--- Tekstfragment ---
Maleisisch Borneo en Brunei

Oké, na 9 jaar ben ik weer terug in Maleisië. Deze keer ben ik niet aangekomen op het vasteland, maar op Maleisisch Borneo, de noordkant van Borneo, het derde grootste eiland ter wereld. Groter dan Frankrijk en groter dan Duitsland. Het Maleisische gedeelte kan worden vergeleken met de lengte van Noorwegen, wat nog steeds aanzienlijk groot is. Als je ergens heen wilt, behalve naar de kuststeden, moet je gewoon vliegen, omdat het bekend staat om zijn ondoordringbare jungle.

Brunei:

Ik ben vanuit Manilla naar Bandar Seri Begawan, de hoofdstad van Brunei, gereisd. Brunei is een klein land, niet groter dan een paar Nederlandse provincies. Het was ooit een onderdeel van de Maleisische federatie maar is uiteindelijk zelfstandig geworden, omdat het een sultanaat wilde blijven. In tegenstelling tot Maleisië, waar een koning en een regering aan het hoofd staan, wordt Brunei geregeerd door de Sultan. In de jaren ’20 van de 20e eeuw werd er olie ontdekt, wat Brunei meteen tot een van de rijkste landen in de Zuidoost-Aziatische regio maakte. Dit is duidelijk te zien aan de netheid, beschaving en goed onderhouden staat van het land. Moskeeën en borden met Arabische tekens zijn overal te vinden, en onder de shariawet is alcohol en varkensvlees niet toegestaan. Hoewel buitenlanders korte broeken mogen dragen, wordt van vrouwen verwacht dat ze hun blote benen bedekken en ook hun armen. Ik probeer me aan de wetten van het land te houden, aangezien ik te gast ben. Dus liep ik in de hitte van 35 graden rond in een lange broek. Bandar Seri Begawan is een leuk stadje dat niet al te druk is. Naast de prachtige decoratieve moskeeën zijn er ook genoeg musea om te verkennen en kun je het oude dorp aan de overkant van de rivier zien, genaamd Kampong Ayer, een dorp op palen.
---
### Opdrachten
• A. Vertaal deze zin uit de reistekst over Borneo en Brunei in het Engels: "Brunei is een klein land, niet groter dan een paar Nederlandse provincies."
• B. Werk een stuk van de reistekst over Borneo en Brunei bij. Begin bij de woorden "Maleisisch Borneo en", stop na "zijn ondoordringbare jungle." en zet "Spanje" in plaats van "Frankrijk".
• C. Schrijf een vervolg op de reistekst over Maleisisch Borneo en Brunei.
--- Geselecteerde data ---
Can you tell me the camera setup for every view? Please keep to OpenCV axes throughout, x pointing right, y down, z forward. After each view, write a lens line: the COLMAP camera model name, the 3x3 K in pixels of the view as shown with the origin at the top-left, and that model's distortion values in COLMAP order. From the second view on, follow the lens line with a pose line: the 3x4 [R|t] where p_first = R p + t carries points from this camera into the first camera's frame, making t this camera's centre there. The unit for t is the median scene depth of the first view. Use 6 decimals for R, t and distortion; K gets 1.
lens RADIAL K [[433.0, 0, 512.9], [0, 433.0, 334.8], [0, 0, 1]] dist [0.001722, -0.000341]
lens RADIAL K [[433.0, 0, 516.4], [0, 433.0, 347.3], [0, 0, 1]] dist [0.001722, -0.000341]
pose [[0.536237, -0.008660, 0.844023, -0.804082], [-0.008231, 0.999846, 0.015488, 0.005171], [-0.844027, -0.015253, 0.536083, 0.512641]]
---
--- Geselecteerde data ---
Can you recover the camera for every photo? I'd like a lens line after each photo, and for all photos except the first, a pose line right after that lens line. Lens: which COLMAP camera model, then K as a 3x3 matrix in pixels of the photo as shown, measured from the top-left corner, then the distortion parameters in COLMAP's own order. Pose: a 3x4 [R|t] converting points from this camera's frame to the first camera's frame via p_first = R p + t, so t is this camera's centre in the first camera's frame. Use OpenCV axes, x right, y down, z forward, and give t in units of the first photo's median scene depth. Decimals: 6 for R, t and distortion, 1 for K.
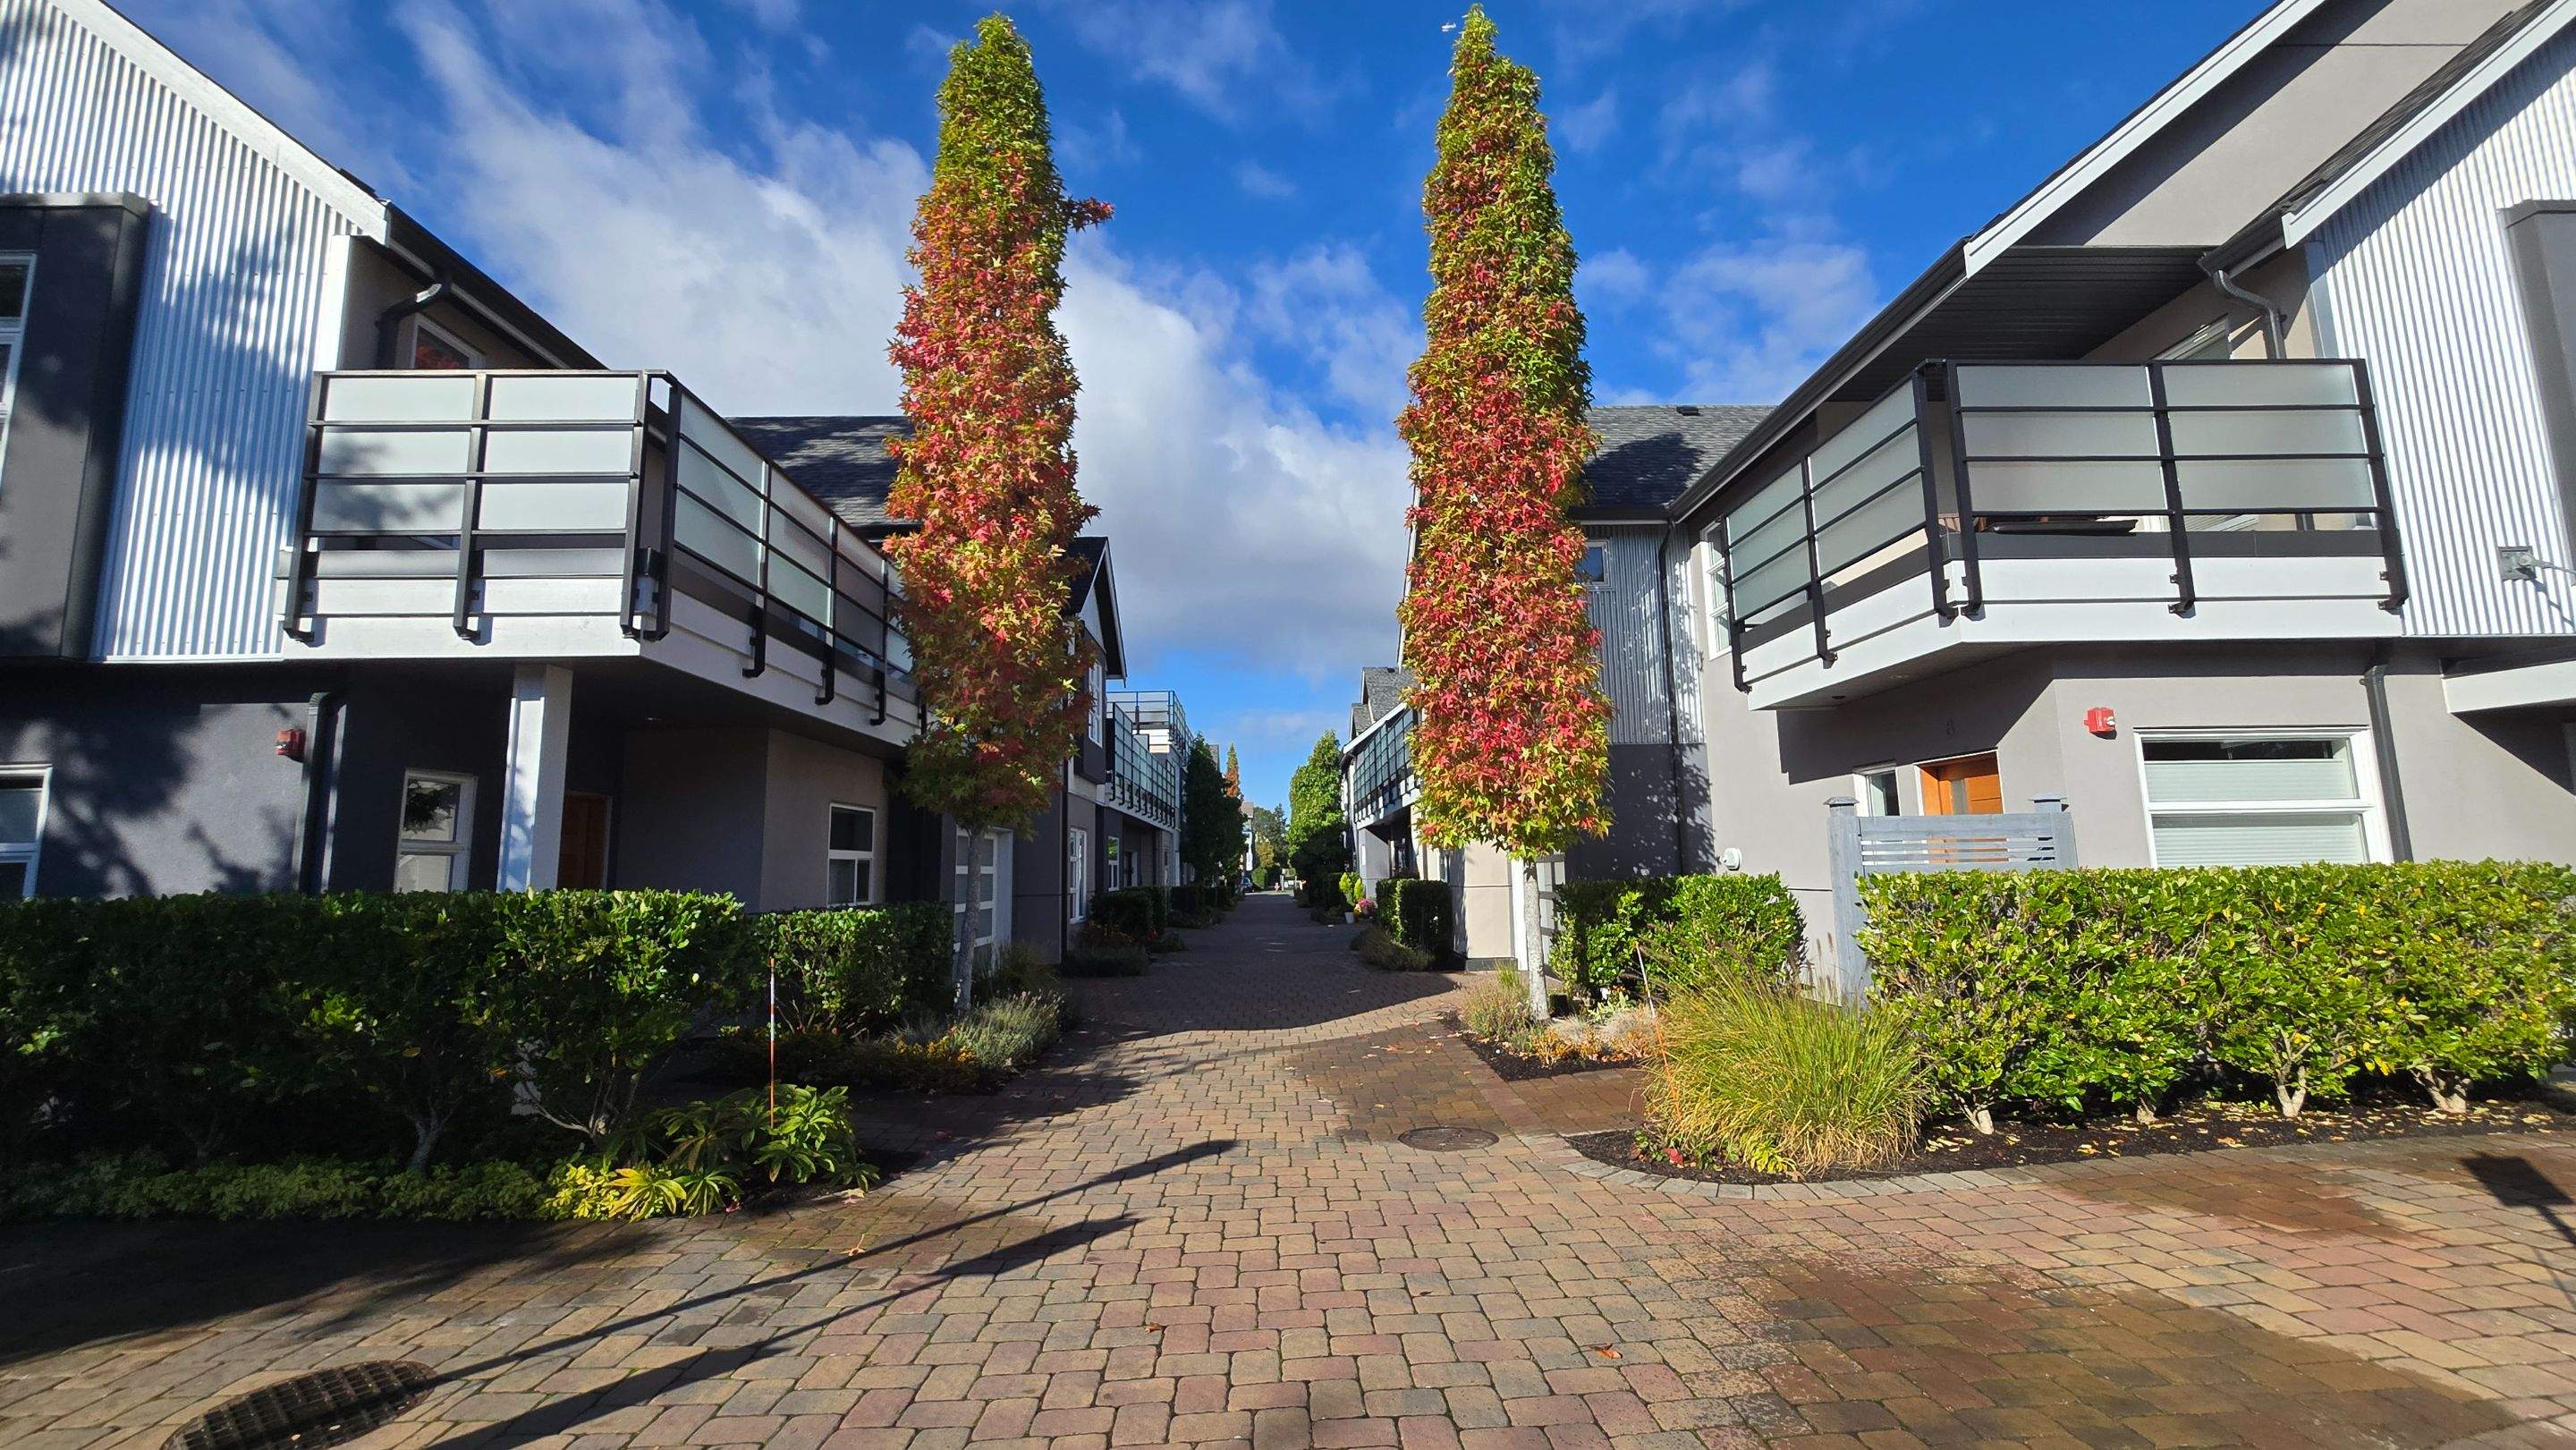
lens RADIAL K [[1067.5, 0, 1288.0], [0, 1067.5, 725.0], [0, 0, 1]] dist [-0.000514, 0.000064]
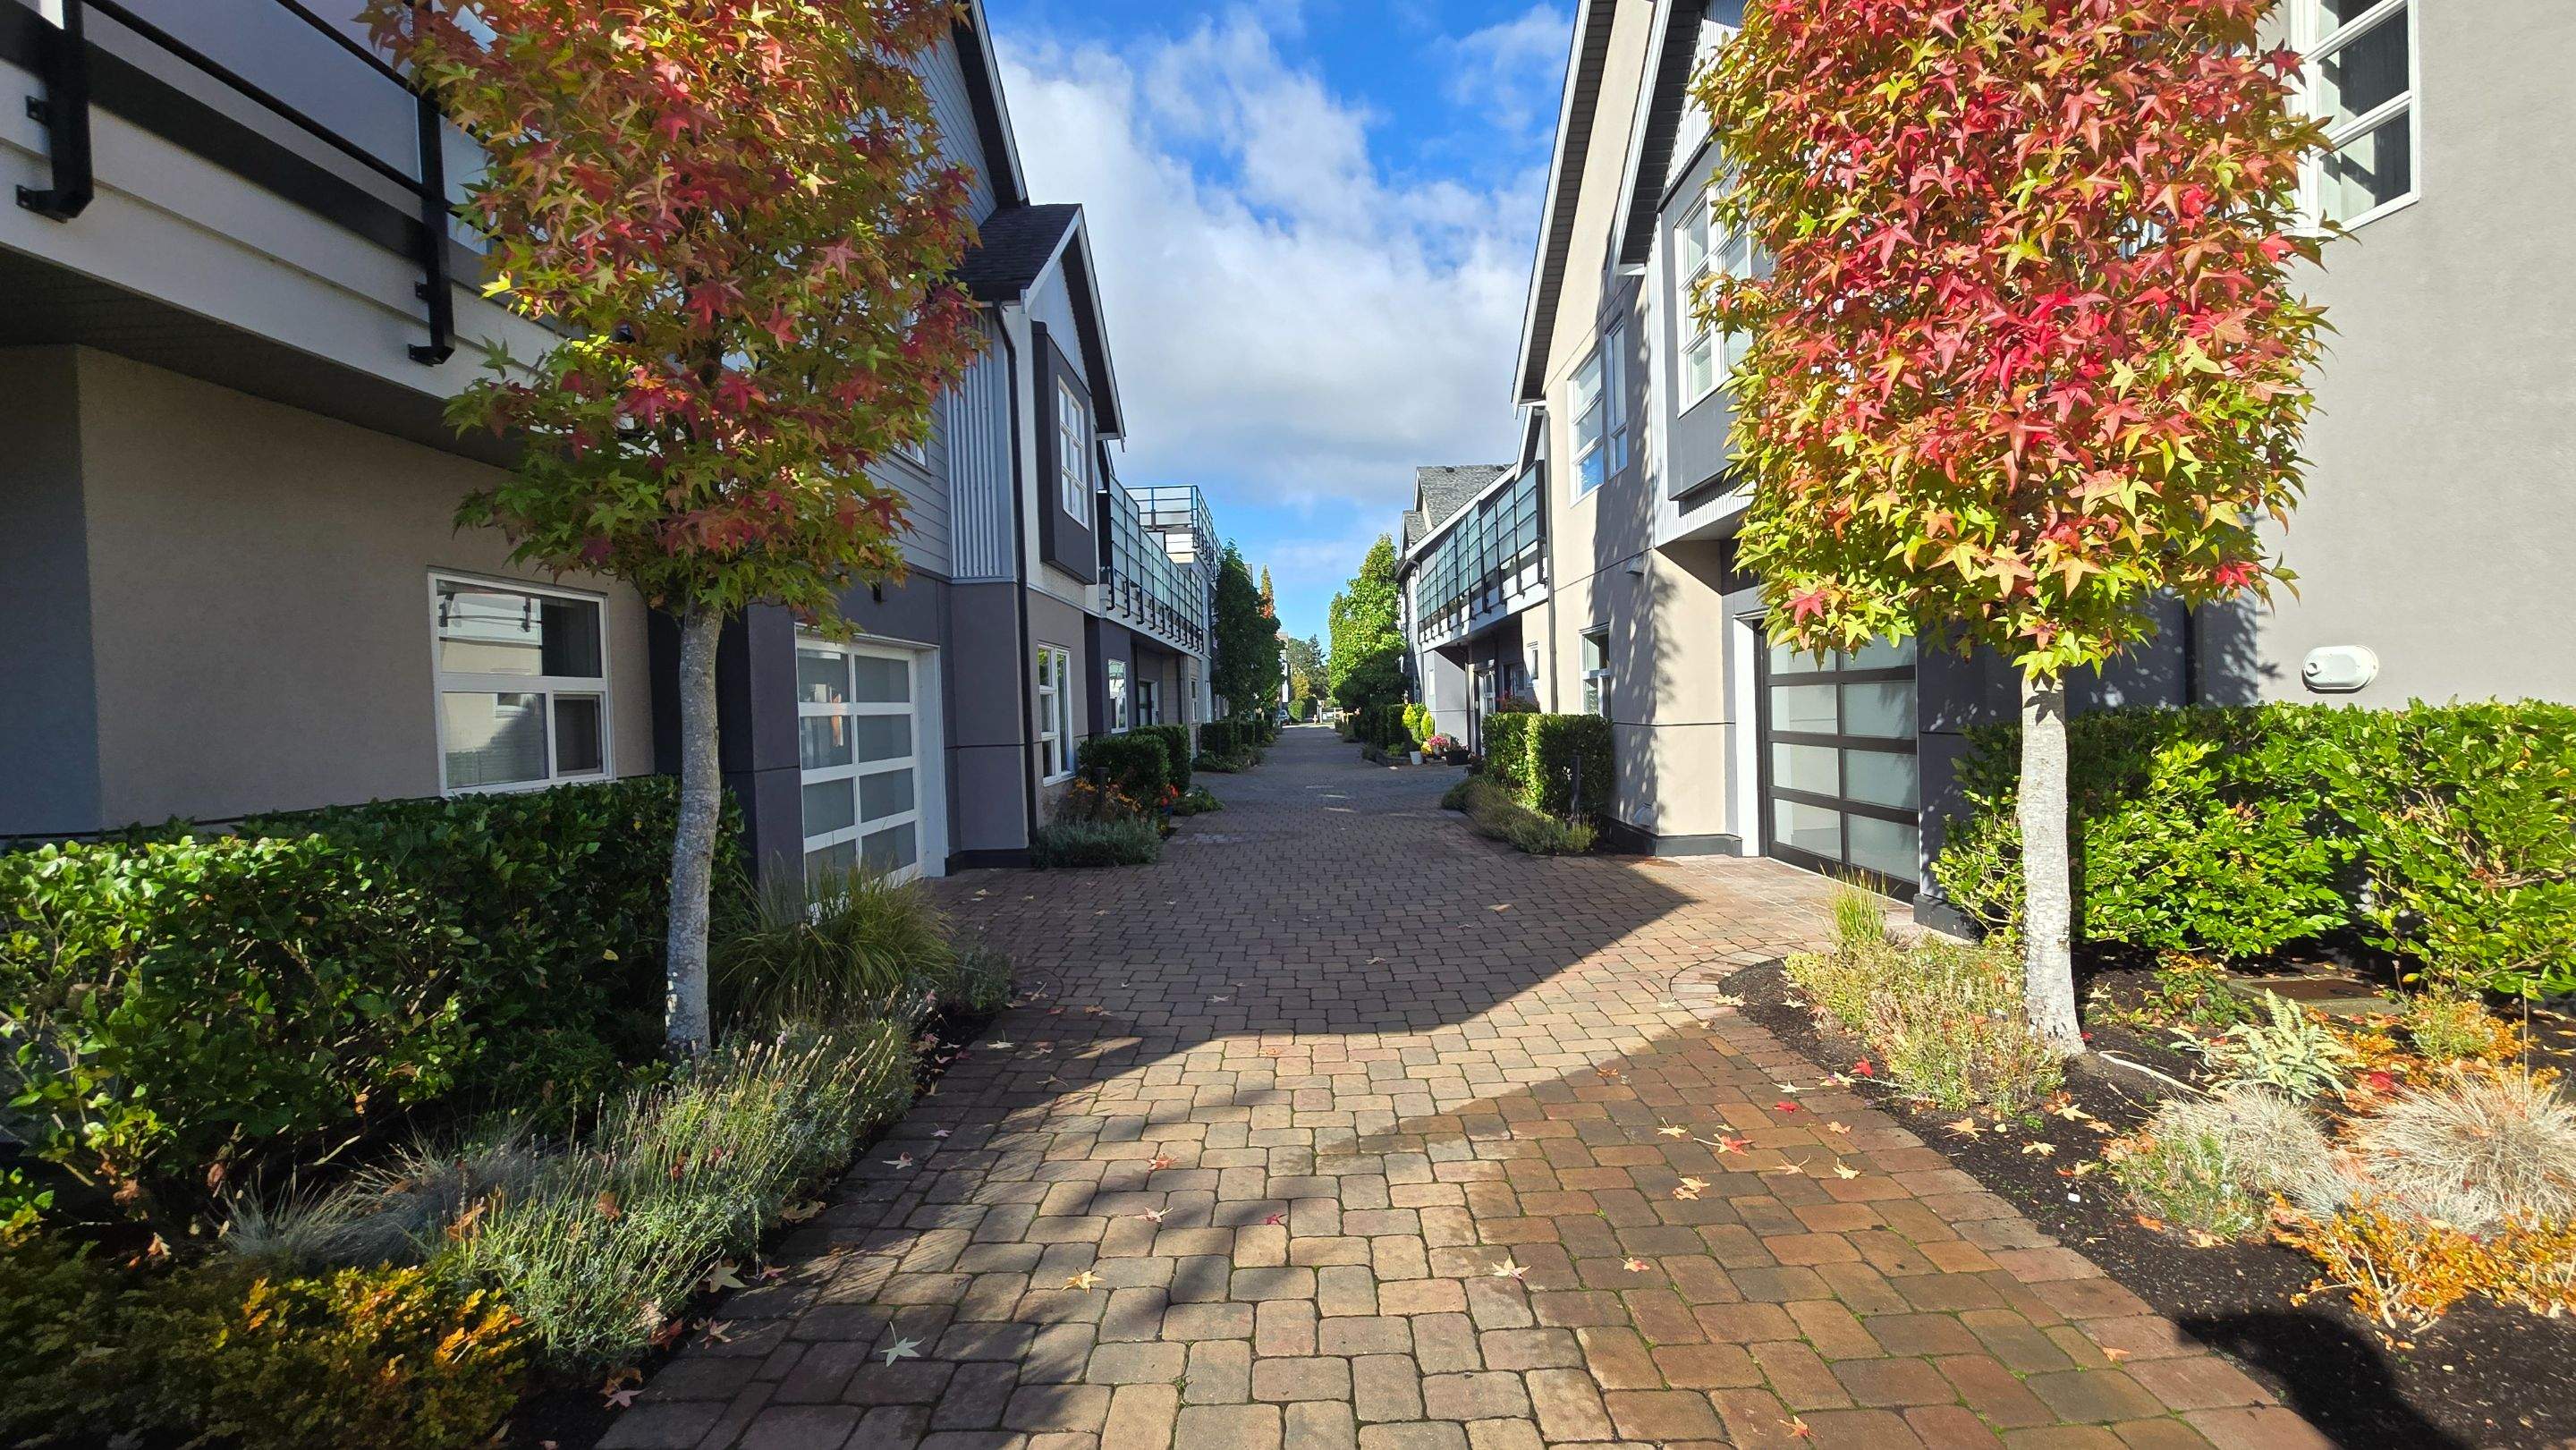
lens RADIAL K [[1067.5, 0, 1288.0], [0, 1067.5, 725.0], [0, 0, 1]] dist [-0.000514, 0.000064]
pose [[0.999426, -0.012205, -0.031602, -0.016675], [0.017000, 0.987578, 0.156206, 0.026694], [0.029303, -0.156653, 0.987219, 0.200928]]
---
### Antwoorden
• A. Brunei is a small country, no larger than a few Dutch provinces.

• B.
Maleisisch Borneo en Brunei

Oké, na 9 jaar ben ik weer terug in Maleisië. Deze keer ben ik niet aangekomen op het vasteland, maar op Maleisisch Borneo, de noordkant van Borneo, het derde grootste eiland ter wereld. Groter dan Spanje en groter dan Duitsland. Het Maleisische gedeelte kan worden vergeleken met de lengte van Noorwegen, wat nog steeds aanzienlijk groot is. Als je ergens heen wilt, behalve naar de kuststeden, moet je gewoon vliegen, omdat het bekend staat om zijn ondoordringbare jungle.

• C.
 

De grens over naar Maleisië, naar Miri:

Het verkeer vanuit Brunei naar Maleisisch Borneo, bijvoorbeeld naar Miri en Kuching, is behoorlijk omslachtig, aangezien er geen bussen gaan en touroperators die wel rijden slechts om de zoveel dagen vertrekken. Via een blog kwam ik aan een telefoonnummer dat ik gelukkig kon whatsappen, waarna ik meteen een chauffeur en auto kon regelen. In een gedeelde taxi duurde het in totaal 3 uur om in Miri aan te komen. Het was nog wel even ingewikkeld omdat ik onderweg geen lokale simkaart kon kopen en geen Brunei dollar kon inwisselen. Achteraf had ik dat in Bandar Seri Begawan moeten doen. Dus moest ik 50 minuten lopen om überhaupt een pinautomaat te vinden. Miri is over het algemeen een kleine stad waar niet veel te doen is. Het heeft een leuk strand, maar verder geen museum of andere grote bezienswaardigheid. Achteraf had ik waarschijnlijk maar 1 nacht kunnen verblijven en de volgende dag weer kunnen vertrekken. Maar ik bouw liever wat veiligheid in door een dag eerder te komen, mocht er iets gebeuren waardoor ik mijn vlucht dreig te missen. Hoe vroeger je de vlucht boekt, hoe goedkoper het uiteraard is.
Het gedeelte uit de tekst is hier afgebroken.